The Rape of the Lock Literary Terms Mock-epic: "a lengthy poem written in the lofty and exalted style of the epic but that deals with an utterly trivial subject" (267). zeugma: "a rhetorical figure that generally refers to a grammatical structure...usually involves several nouns that govern or are the objects of a single verb....to suggest subtle but significant parallels between things commonly differentiated or subtle but significant differences between things commonly equated" (501). heroic couplet: "a pair of rhymed lines written in iambic pentameter....tended to be composed of closed couplets, each of which comprised a complete grammatical unit expressing a complete thought" (199).
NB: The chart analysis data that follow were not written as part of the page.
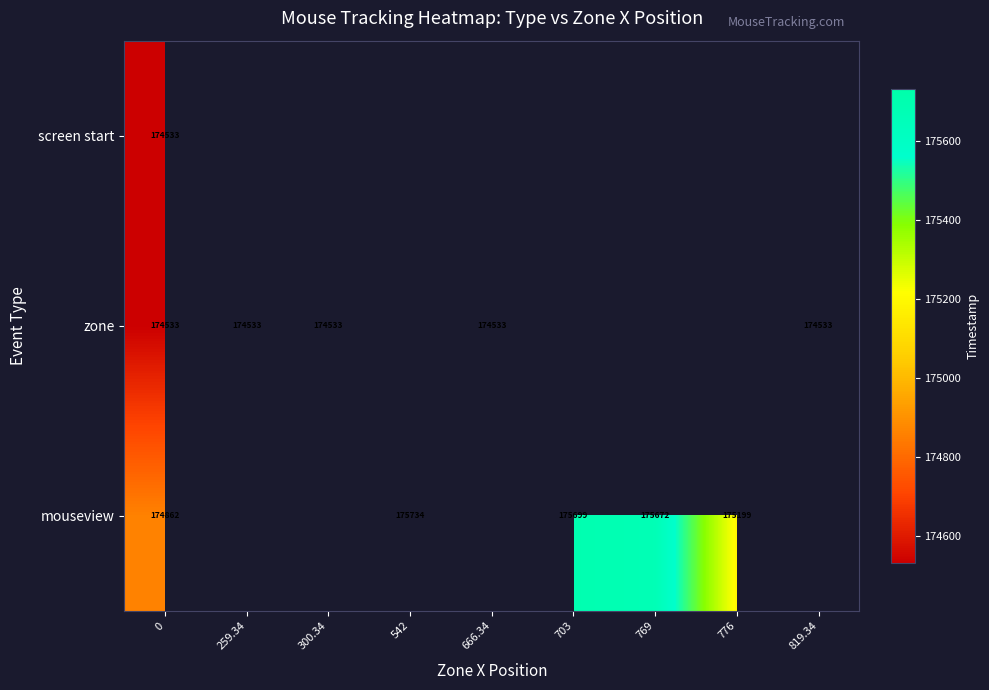

Count the number of data series in this chart.

3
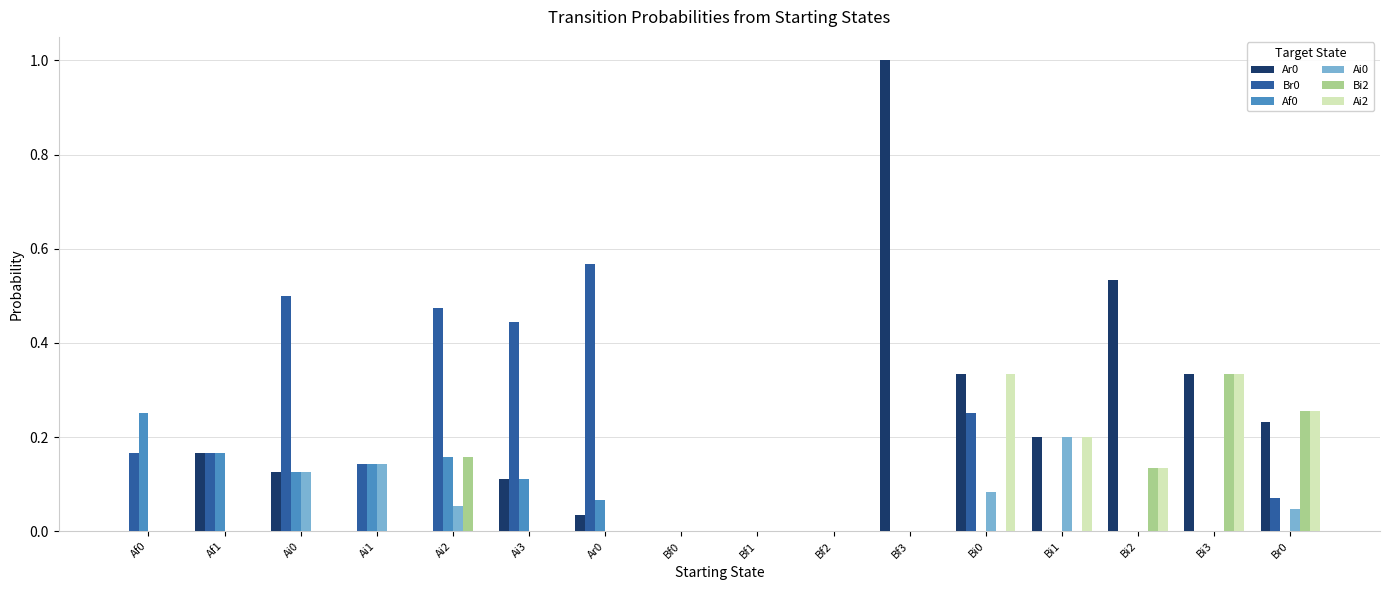

The Ai2 series shows -0.2 at Bf3. True or false?

False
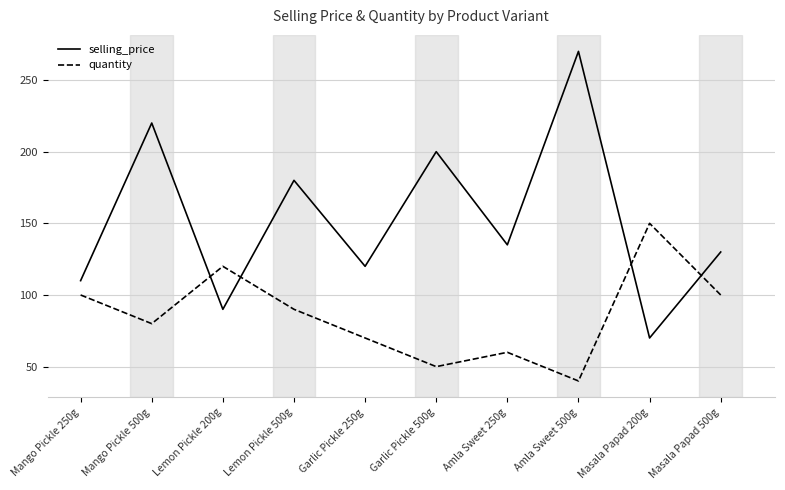

Reading right to left, transcribe all the data shown in this chart.

selling_price: 130	70	270	135	200	120	180	90	220	110
quantity: 100	150	40	60	50	70	90	120	80	100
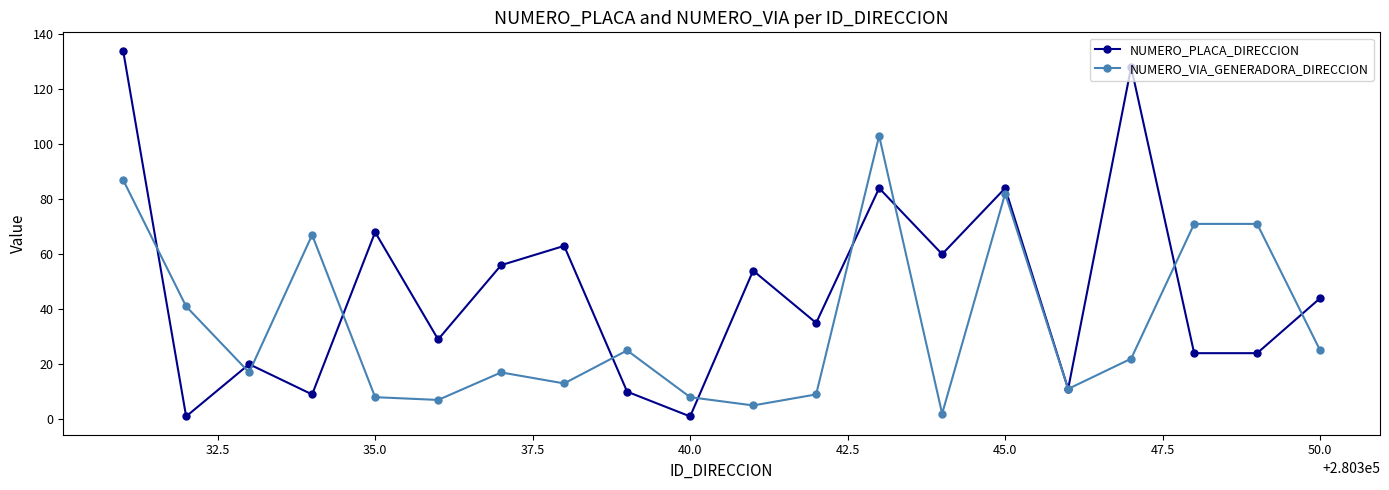

At how many categories does at least one series exceed 51?

12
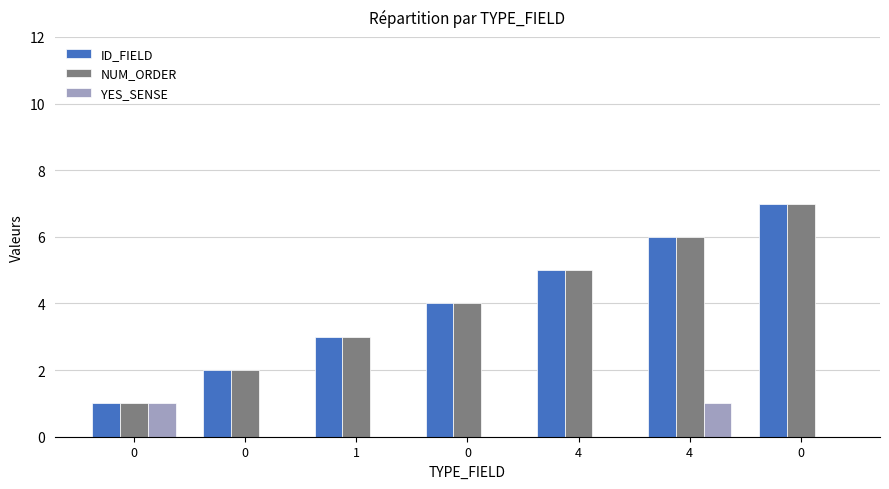

What are all the series names shown in the legend?

ID_FIELD, NUM_ORDER, YES_SENSE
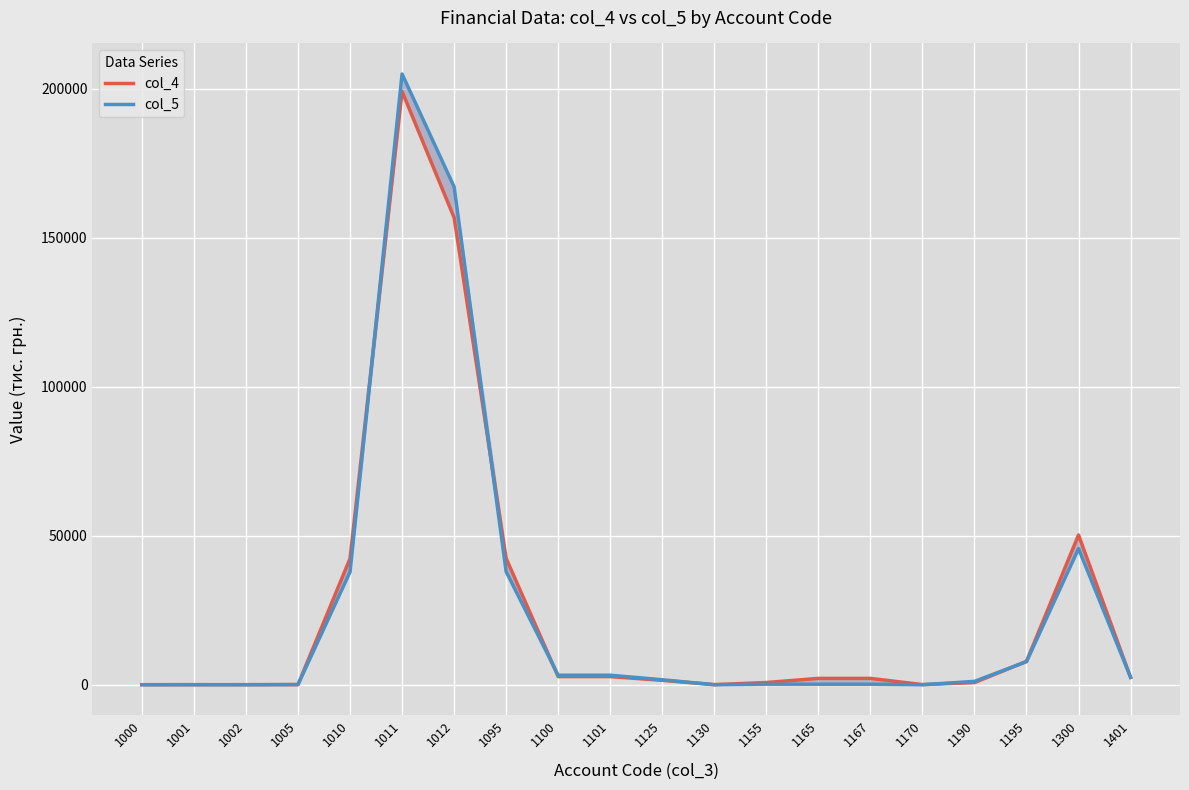

At which category does col_4 reach its first local peak?

1011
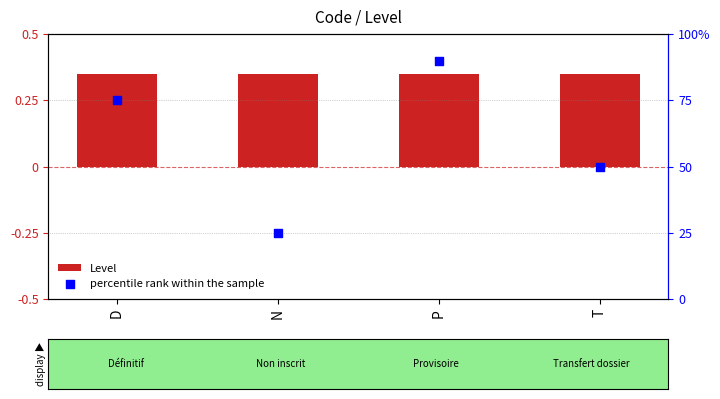

What is the total value across all series at T?

0.8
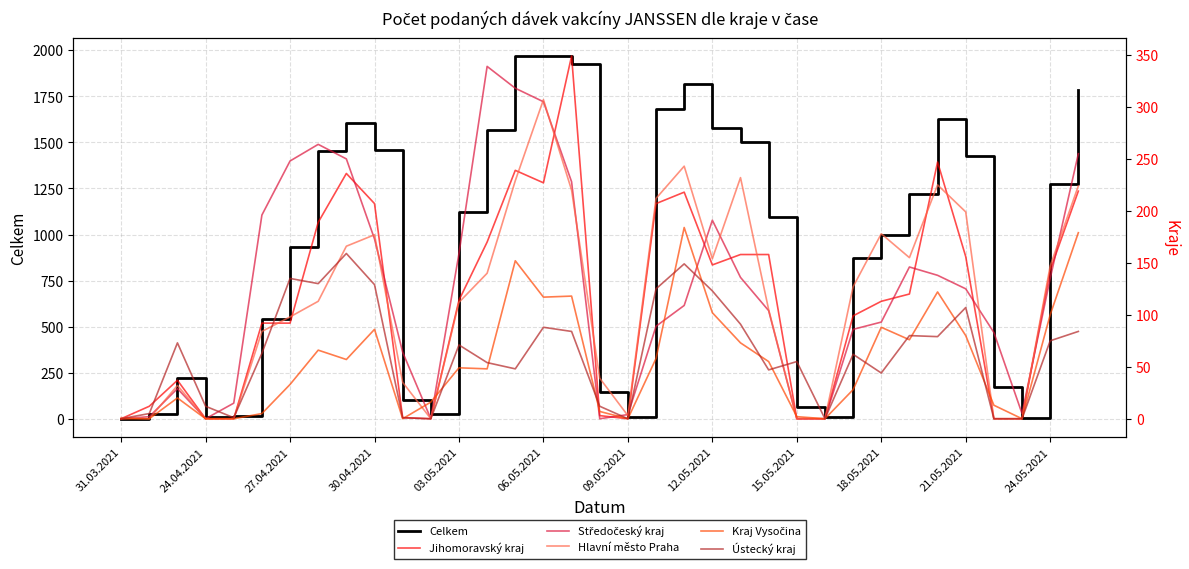

Is it true that Celkem equals 935 at 27.04.2021?

True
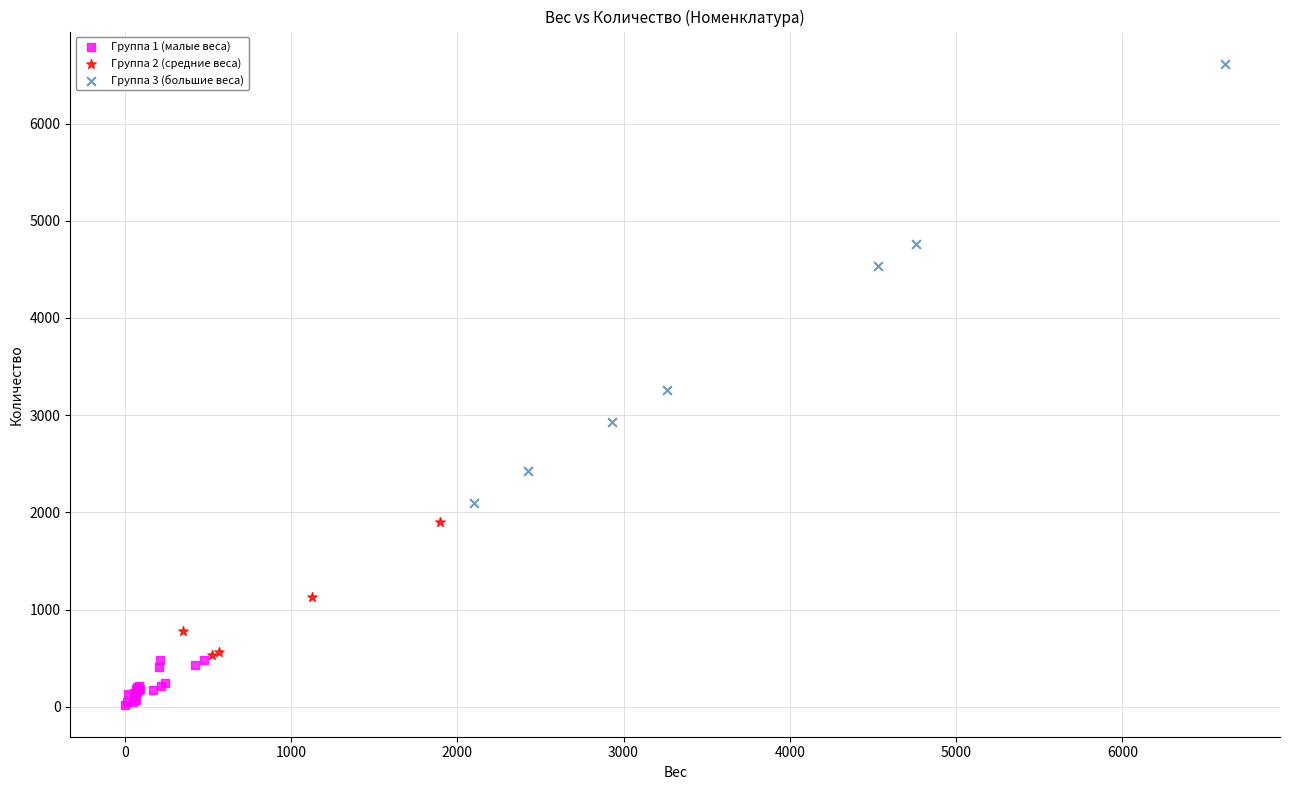

Which series has the widest spread of Y values?

Группа 3 (большие веса)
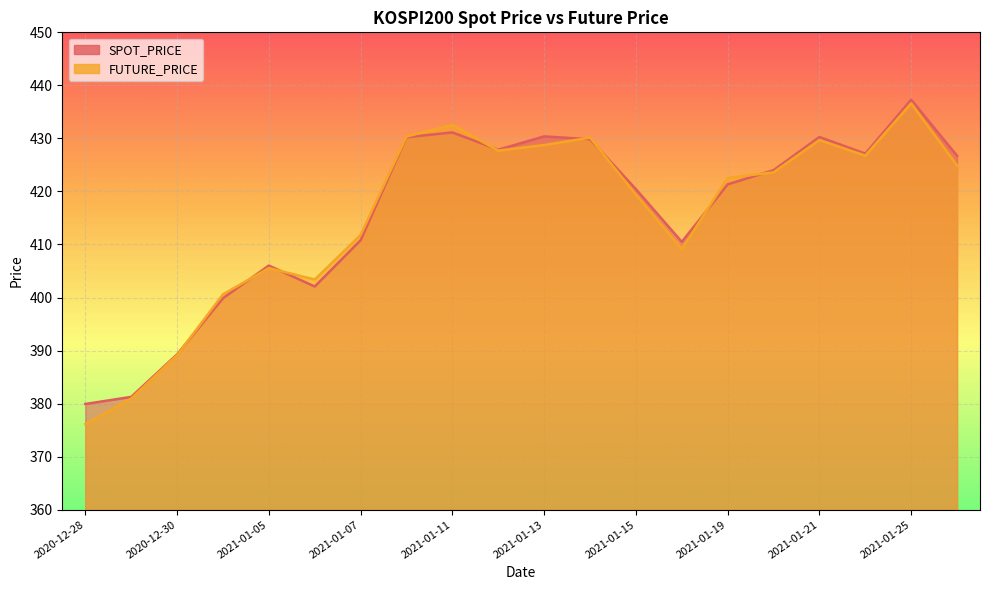

List the series in order of their peak value, highest first.

SPOT_PRICE, FUTURE_PRICE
How is "The Rape of the Lock" a mock-epic? What contributes to its "lofty and exalted style"? What is being mocked? "Here thou, great Anna! whom three realms obey,
Dost sometimes counsel take--and sometimes tea" (III.7-8)

"Not louder shrieks to pitying heaven are cast,
When husbands or when lapdogs breathe their last" (III.157-158) Some features of mock-epic:
diminution: "maidenhead is reduced to a lock
of hair and warfare to a game of cards"
"Belinda now, whom thirst of fame invites,/ Burns to encounter two adventurous knights./ At ombre singly to decide their doom,/ And swells her breast with conquests yet to come" (III. 25-28)
collapsing of differences of value and scale.
Notice that Belinda seems to make no distinction between the things on her dressing table: “Here files of pins extend their shining rows, / puffs, powders, patches, Bibles, billet-doux” (I.137-138) Heroic couplets are often seen as very formal and rigid. Is this the case with Pope's heroic couplets? How is he adapting the form? Quotes
While considering your quote, think about what Pope is saying about his culture, about gender and social class.
Also, consider how the quote reflect his style: mock-epic, heroic couplets, zeugma?